Historically, industries targeted by cybercriminals have discovered that their networks were susceptible to intrusion due to lack of adherence to network security industry standards.

Measures to deter unauthorized access to a company network:

  • Educate personnel on appropriate preventative and reactive actions to known criminal schemes and social engineering threats, including how employees should respond in their respective position and environment.
  • Scrutinize links contained in e-mails, and do not open attachments included in unsolicited e-mails.
  • Disable macros. Be careful of pop-ups from attachments that require users to enable them.
  • Only download software – especially free software – from known and trusted sites
  • Create a centralized Information Technology e-mail account for employees to report suspicious emails.
  • Change network default passwords, configurations, and encryption keys. Use strong passwords.
  • Recommend your company’s IT professional(s) review, test, and certify the need/compatibility of a patch or update prior to installing it onto the operating system or software.
  • Monitor employee logins that occur outside of normal business hours.
  • Restrict access to the Internet on systems handling sensitive information.
  • Install and regularly update anti-malware solutions, software, operating systems, remote management applications, and hardware.
  • Do not use the same login and password for multiple platforms, servers, or networks.
  • Monitor unusual traffic, especially over non-standard ports. Close unused ports.
  • Monitor outgoing data, and be willing to block unknown IP addresses.
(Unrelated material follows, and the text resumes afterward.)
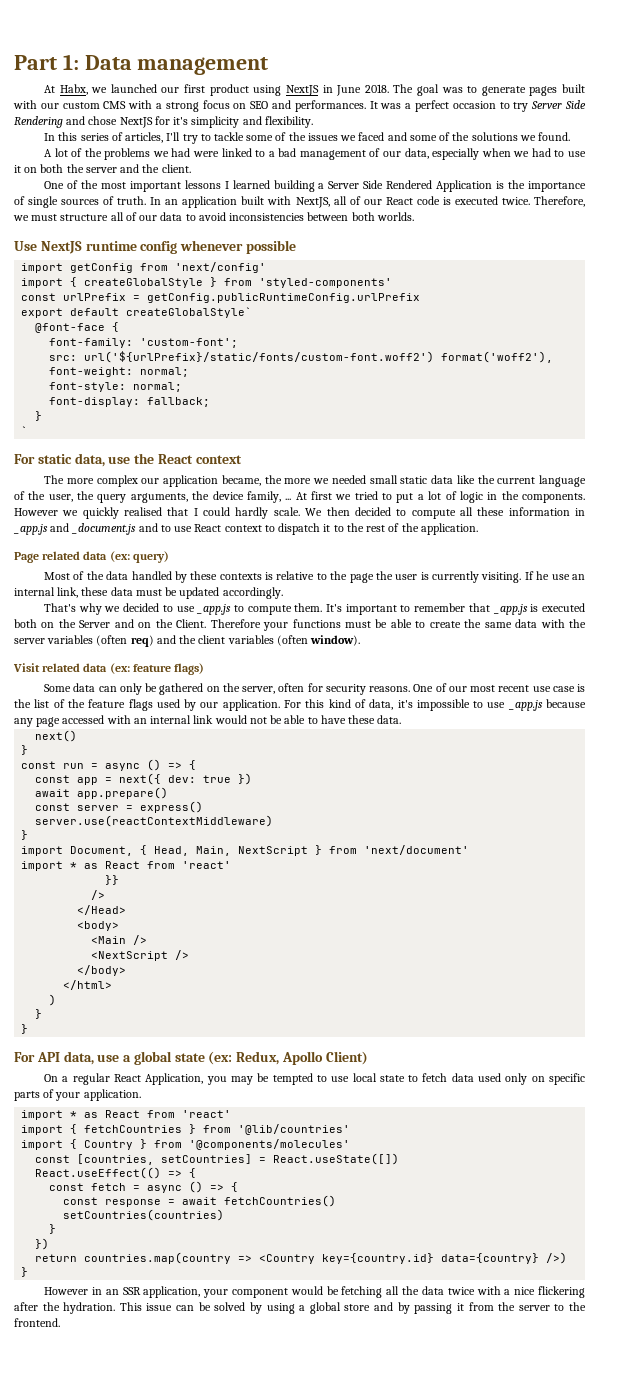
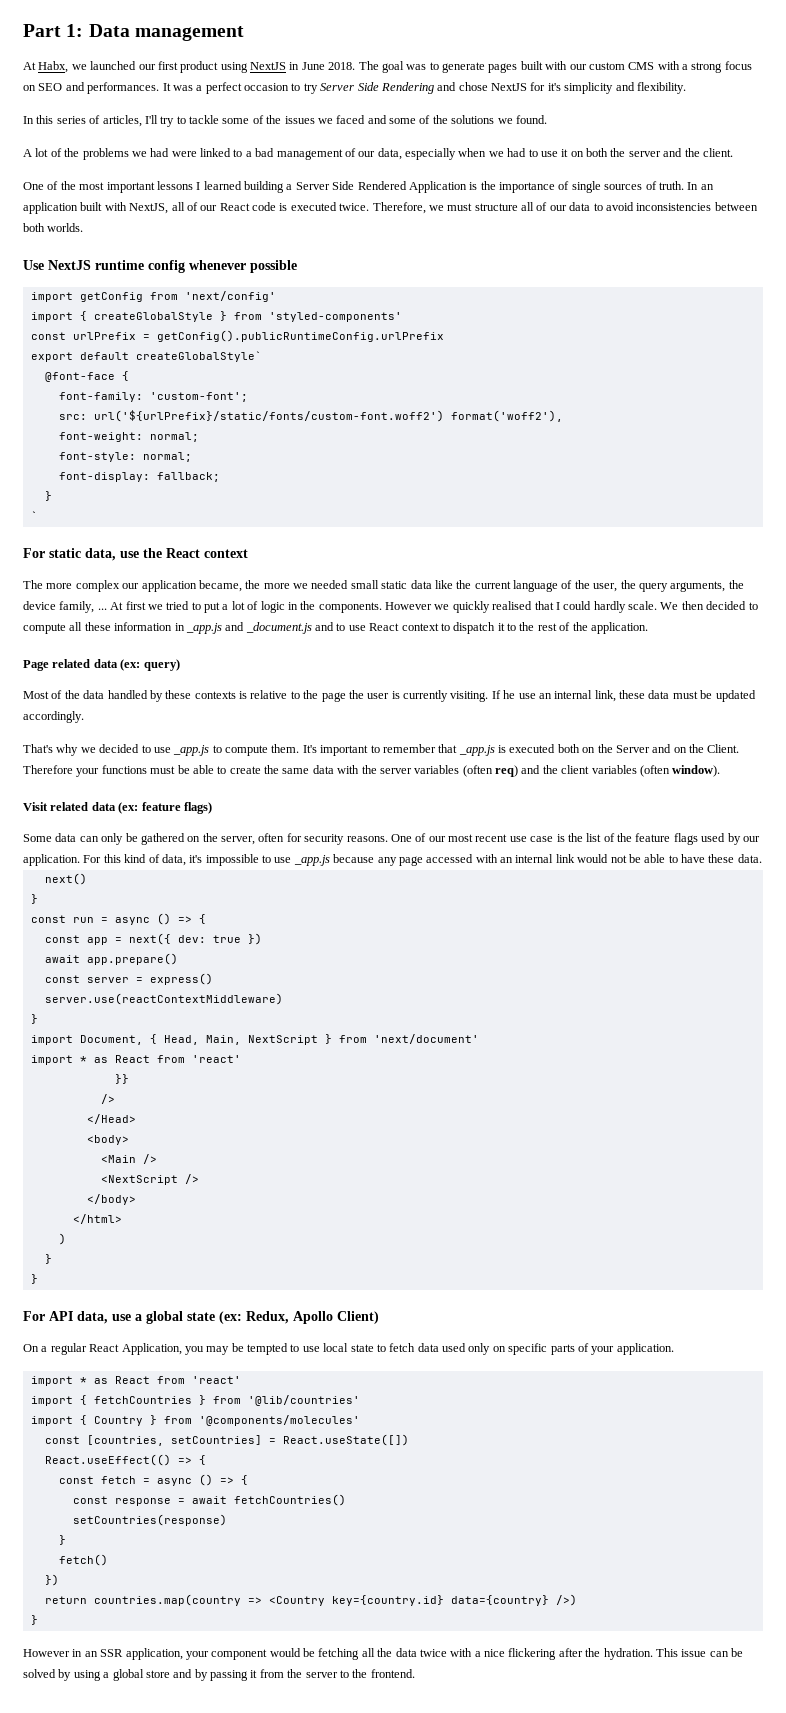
[147,293,421,303] getConfig.publicRuntimeConfig.urlPrefix -> [156,330,444,342] getConfig().publicRuntimeConfig.urlPrefix
[63,1209,225,1221] [49,1224,57,1234] setCountries(countries) // } -> [72,1514,227,1526] [58,1535,66,1545] [58,1554,108,1566] setCountries(response) // } // fetch()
  • Isolate sensitive information within the network.
  • Only allow required processes to run on systems handling sensitive information.
  • Implement two-factor authentication for access to sensitive systems.
  • Ensure proper firewall rules are in place.
  • Be aware of the corporate footprint and persona facing the Internet. Conduct searches using multiple search engines on multiple Internet domains of company names, Web addresses, key personnel, and projects to determine if there is an accidental weak point in the network security. Conduct infrastructure look-ups in the public domains to ensure additional information is not inadvertently advertised.